* [EXERCISE INSTRUCTIONS]: Exactly as written, output the lines below starting from the first and ending with the line that contains "لذا فإن استعمال الحامض باعتدال أثناء إعداد"; omit pictures.

----------

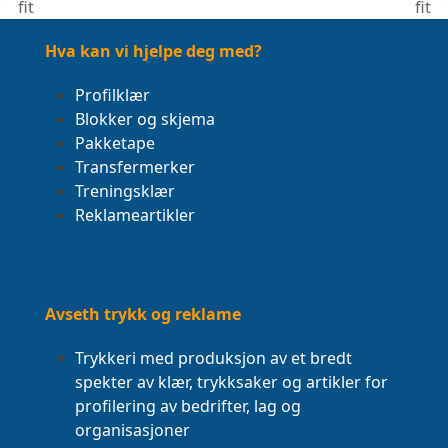
previous
next
fit
fit
post:
post:
Hva kan vi hjelpe deg med?
Profilklær
Blokker og skjema
Pakketape
Transfermerker
Treningsklær
Reklameartikler
Avseth trykk og reklame
Trykkeri med produksjon av et bredt
spekter av klær, trykksaker og artikler for
profilering av bedrifter, lag og
organisasjoner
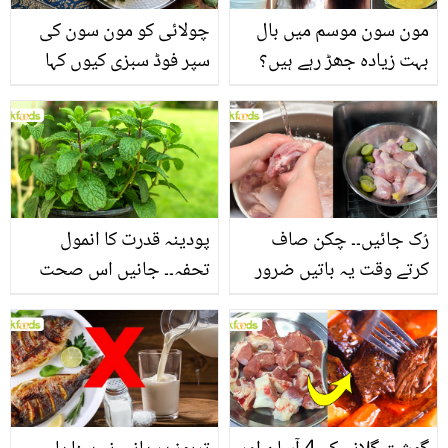
مون سون موسم میں بال
چولائی کو مون سون کی
بہت زیادہ جھڑ رہے ہیں؟
سپر فوڈ سبزی کیوں کہا
جانیں بالوں کو مضبوط
جاتا ہے؟ جانیں وٹامنز،
بنانے کے چند قدرتی طریقے
منرلز اور اینٹی آکسیڈنٹس
سے بھرپور اس سبزی کے
فائدے
رُک جائیں۔۔ چکن صاف
پودینہ قدرت کا انمول
کرتے وقت یہ باتیں ضرور
تحفہ۔۔ جانیں اس صحت
یاد رکھیں
بخش پتوں کے 10 حیرت
انگیز طبی فوائد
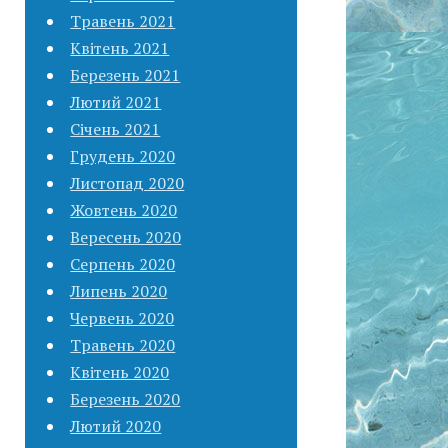
Травень 2021
Квітень 2021
Березень 2021
Лютий 2021
Січень 2021
Грудень 2020
Листопад 2020
Жовтень 2020
Вересень 2020
Серпень 2020
Липень 2020
Червень 2020
Травень 2020
Квітень 2020
Березень 2020
Лютий 2020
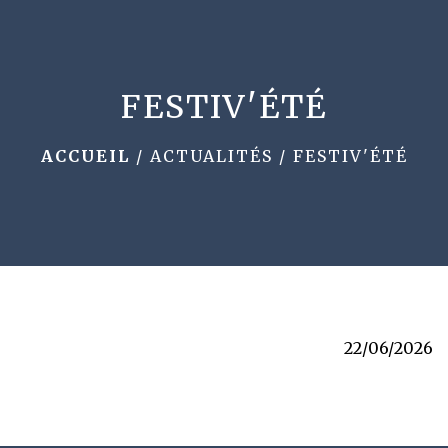
menu
FESTIV'ÉTÉ
ACCUEIL
/
ACTUALITÉS
/
FESTIV'ÉTÉ
22/06/2026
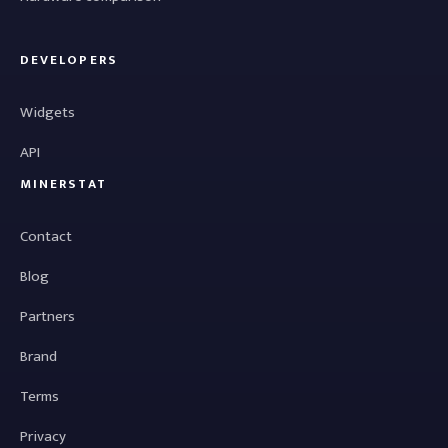
DEVELOPERS
Widgets
API
MINERSTAT
Contact
Blog
Partners
Brand
Terms
Privacy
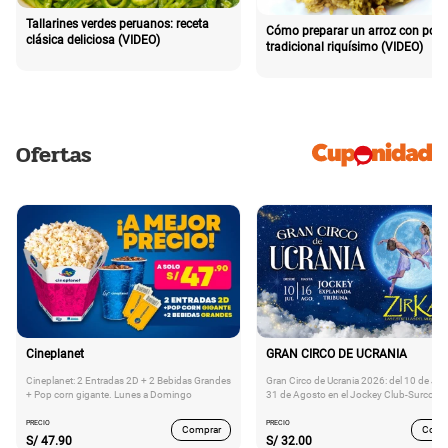
Tallarines verdes peruanos: receta
Cómo preparar un arroz con poll
clásica deliciosa (VIDEO)
tradicional riquísimo (VIDEO)
Ofertas
Cineplanet
GRAN CIRCO DE UCRANIA
Cineplanet: 2 Entradas 2D + 2 Bebidas Grandes
Gran Circo de Ucrania 2026: del 10 de Juli
+ Pop corn gigante. Lunes a Domingo
31 de Agosto en el Jockey Club-Surco
PRECIO
PRECIO
Comprar
Comp
S/
47.90
S/
32.00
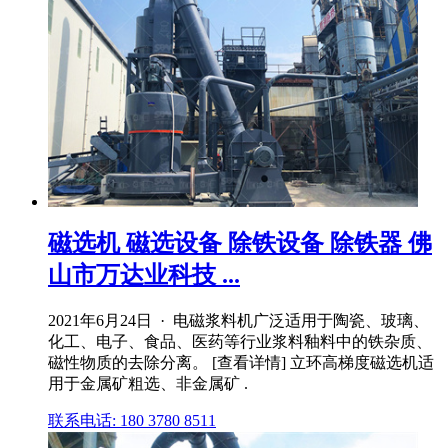
磁选机 磁选设备 除铁设备 除铁器 佛
山市万达业科技 ...
2021年6月24日 · 电磁浆料机广泛适用于陶瓷、玻璃、
化工、电子、食品、医药等行业浆料釉料中的铁杂质、
磁性物质的去除分离。 [查看详情] 立环高梯度磁选机适
用于金属矿粗选、非金属矿 .
联系电话: 180 3780 8511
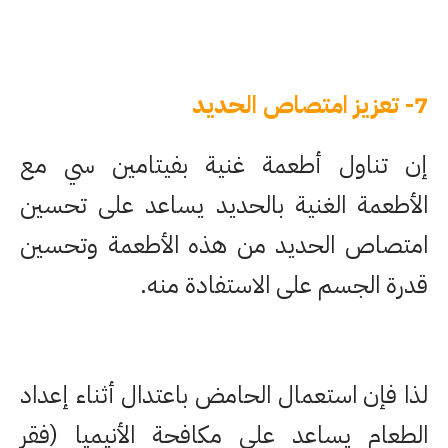
7- تعزيز امتصاص الحديد
إن تناول أطعمة غنية بفيتامين سي مع
الأطعمة الغنية بالحديد يساعد على تحسين
امتصاص الحديد من هذه الأطعمة وتحسين
قدرة الجسم على الاستفادة منه.
لذا فإن استعمال الحامض باعتدال أثناء إعداد
الطعام يساعد على مكافحة الأنيميا (فقر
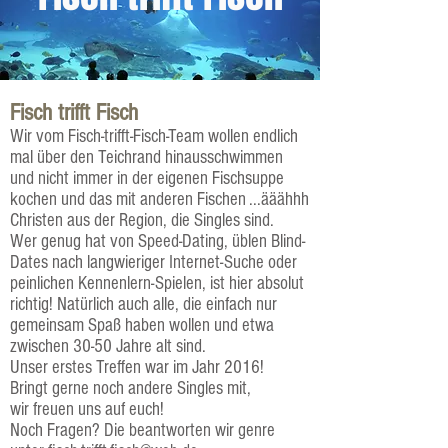
Fisch trifft Fisch
Wir vom Fisch-trifft-Fisch-Team wollen endlich
mal über den Teichrand hinausschwimmen
und nicht immer in der eigenen Fischsuppe
kochen und das mit anderen Fischen ...ääähhh
Christen aus der Region, die Singles sind.
Wer genug hat von Speed-Dating, üblen Blind-
Dates nach langwieriger Internet-Suche oder
peinlichen Kennenlern-Spielen, ist hier absolut
richtig! Natürlich auch alle, die einfach nur
gemeinsam Spaß haben wollen und etwa
zwischen 30-50 Jahre alt sind.
Unser erstes Treffen war im Jahr 2016!
Bringt gerne noch andere Singles mit,
wir freuen uns auf euch!
Noch Fragen? Die beantworten wir genre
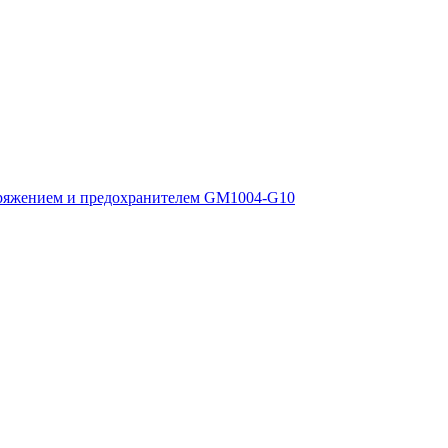
ряжением и предохранителем GM1004-G10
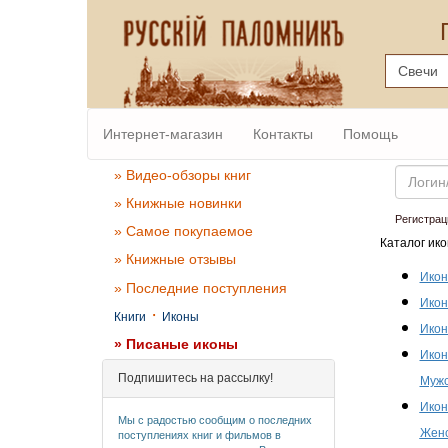
Интернет-магазин
Контакты
Помощь
Email
» Видео-обзоры книг
» Книжные новинки
Регистрац
» Самое покупаемое
Каталог ико
» Книжные отзывы
Икон
» Последние поступления
Икон
·
Книги
Иконы
Икон
» Писаные иконы
Икон
Подпишитесь на рассылку!
Мужс
Икон
Мы с радостью сообщим о последних
Женс
поступлениях книг и фильмов в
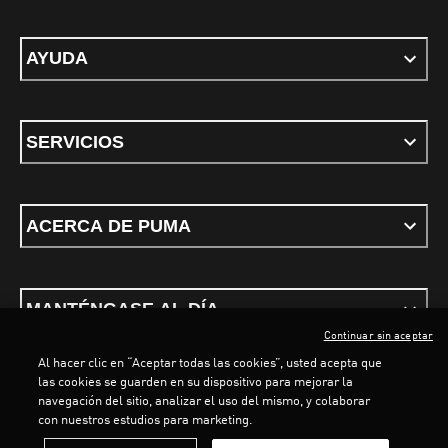
AYUDA
SERVICIOS
ACERCA DE PUMA
MANTÉNGASE AL DÍA
Continuar sin aceptar
Al hacer clic en “Aceptar todas las cookies”, usted acepta que
las cookies se guarden en su dispositivo para mejorar la
LOADING...
LOA
navegación del sitio, analizar el uso del mismo, y colaborar
con nuestros estudios para marketing.
Términos y condiciones
Política de Privacidad
Configurador de cookies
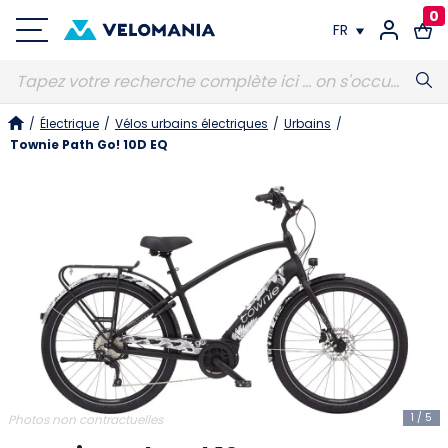
0
FR
FR
/
Électrique
/
Vélos urbains électriques
/
Urbains
/
DE
Townie Path Go! 10D EQ
1
/
5
Photos non contractuelles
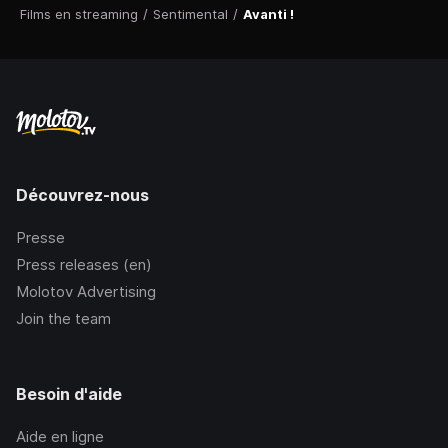
Films en streaming
/
Sentimental
/
Avanti !
Découvrez-nous
Presse
Press releases (en)
Molotov Advertising
Join the team
Besoin d'aide
Aide en ligne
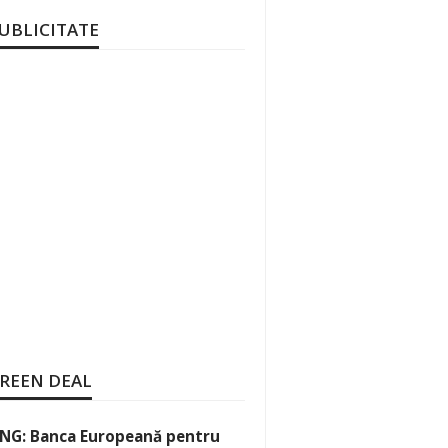
UBLICITATE
REEN DEAL
NG: Banca Europeană pentru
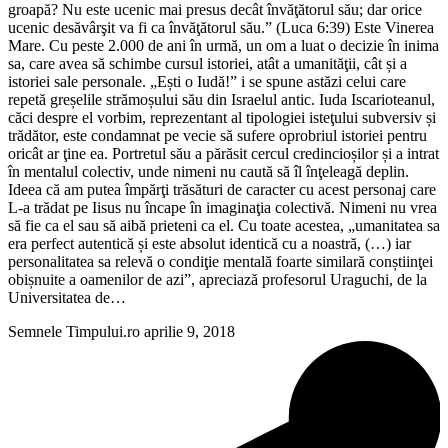
groapă? Nu este ucenic mai presus decât învăţătorul său; dar orice
ucenic desăvârşit va fi ca învăţătorul său.” (Luca 6:39) Este Vinerea
Mare. Cu peste 2.000 de ani în urmă, un om a luat o decizie în inima
sa, care avea să schimbe cursul istoriei, atât a umanităţii, cât și a
istoriei sale personale. „Ești o Iudă!” i se spune astăzi celui care
repetă greșelile strămoșului său din Israelul antic. Iuda Iscarioteanul,
căci despre el vorbim, reprezentant al tipologiei isteţului subversiv și
trădător, este condamnat pe vecie să sufere oprobriul istoriei pentru
oricât ar ţine ea. Portretul său a părăsit cercul credincioșilor și a intrat
în mentalul colectiv, unde nimeni nu caută să îl înţeleagă deplin.
Ideea că am putea împărţi trăsături de caracter cu acest personaj care
L-a trădat pe Iisus nu încape în imaginaţia colectivă. Nimeni nu vrea
să fie ca el sau să aibă prieteni ca el. Cu toate acestea, „umanitatea sa
era perfect autentică și este absolut identică cu a noastră, (…) iar
personalitatea sa relevă o condiţie mentală foarte similară conștiinţei
obișnuite a oamenilor de azi”, apreciază profesorul Uraguchi, de la
Universitatea de…
Semnele Timpului.ro
aprilie 9, 2018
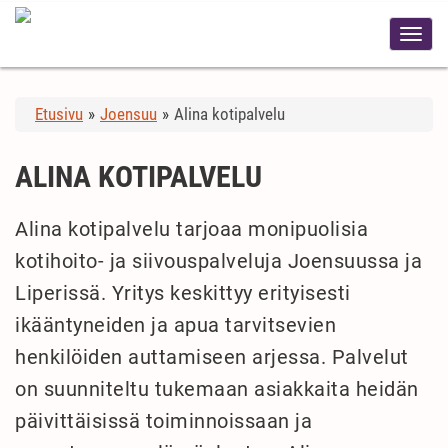
Etusivu
»
Joensuu
»
Alina kotipalvelu
ALINA KOTIPALVELU
Alina kotipalvelu tarjoaa monipuolisia
kotihoito- ja siivouspalveluja Joensuussa ja
Liperissä. Yritys keskittyy erityisesti
ikääntyneiden ja apua tarvitsevien
henkilöiden auttamiseen arjessa. Palvelut
on suunniteltu tukemaan asiakkaita heidän
päivittäisissä toiminnoissaan ja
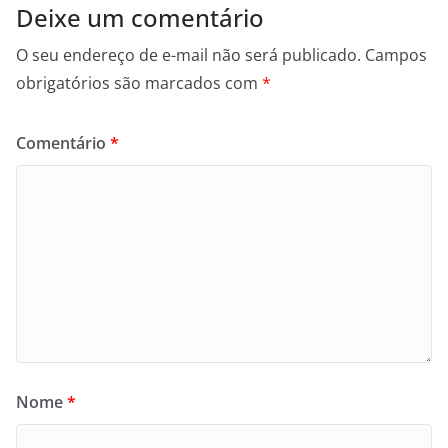
Deixe um comentário
O seu endereço de e-mail não será publicado.
Campos
obrigatórios são marcados com
*
Comentário
*
Nome
*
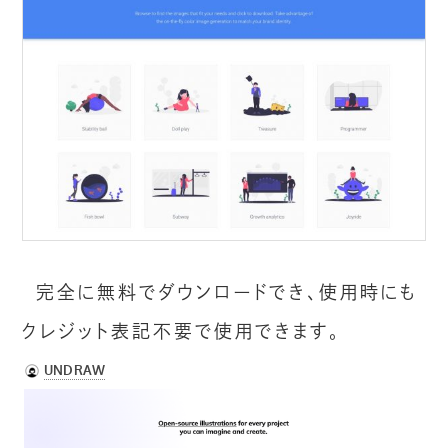
完全に無料でダウンロードでき、使用時にも
クレジット表記不要で使用できます。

----------

* [PROBLEM SOLUTION]:
previous
next
fit
fit
post:
post:
Hva kan vi hjelpe deg med?
Profilklær
Blokker og skjema
Pakketape
Transfermerker
Treningsklær
Reklameartikler
Avseth trykk og reklame
Trykkeri med produksjon av et bredt
spekter av klær, trykksaker og artikler for
profilering av bedrifter, lag og
organisasjoner
مون سون موسم میں بال
چولائی کو مون سون کی
بہت زیادہ جھڑ رہے ہیں؟
سپر فوڈ سبزی کیوں کہا
جانیں بالوں کو مضبوط
جاتا ہے؟ جانیں وٹامنز،
بنانے کے چند قدرتی طریقے
منرلز اور اینٹی آکسیڈنٹس
سے بھرپور اس سبزی کے
فائدے
رُک جائیں۔۔ چکن صاف
پودینہ قدرت کا انمول
کرتے وقت یہ باتیں ضرور
تحفہ۔۔ جانیں اس صحت
یاد رکھیں
بخش پتوں کے 10 حیرت
انگیز طبی فوائد
Травень 2021
Квітень 2021
Березень 2021
Лютий 2021
Січень 2021
Грудень 2020
Листопад 2020
Жовтень 2020
Вересень 2020
Серпень 2020
Липень 2020
Червень 2020
Травень 2020
Квітень 2020
Березень 2020
Лютий 2020
menu
FESTIV'ÉTÉ
ACCUEIL
/
ACTUALITÉS
/
FESTIV'ÉTÉ
22/06/2026
DEVELOPERS
Widgets
API
MINERSTAT
Contact
Blog
Partners
Brand
Terms
Privacy
Tallarines verdes peruanos: receta
Cómo preparar un arroz con poll
clásica deliciosa (VIDEO)
tradicional riquísimo (VIDEO)
Ofertas
Cineplanet
GRAN CIRCO DE UCRANIA
Cineplanet: 2 Entradas 2D + 2 Bebidas Grandes
Gran Circo de Ucrania 2026: del 10 de Juli
+ Pop corn gigante. Lunes a Domingo
31 de Agosto en el Jockey Club-Surco
PRECIO
PRECIO
Comprar
Comp
S/
47.90
S/
32.00
磁选机 磁选设备 除铁设备 除铁器 佛
山市万达业科技 ...
2021年6月24日 · 电磁浆料机广泛适用于陶瓷、玻璃、
化工、电子、食品、医药等行业浆料釉料中的铁杂质、
磁性物质的去除分离。 [查看详情] 立环高梯度磁选机适
用于金属矿粗选、非金属矿 .
联系电话: 180 3780 8511
7- تعزيز امتصاص الحديد
إن تناول أطعمة غنية بفيتامين سي مع
الأطعمة الغنية بالحديد يساعد على تحسين
امتصاص الحديد من هذه الأطعمة وتحسين
قدرة الجسم على الاستفادة منه.
لذا فإن استعمال الحامض باعتدال أثناء إعداد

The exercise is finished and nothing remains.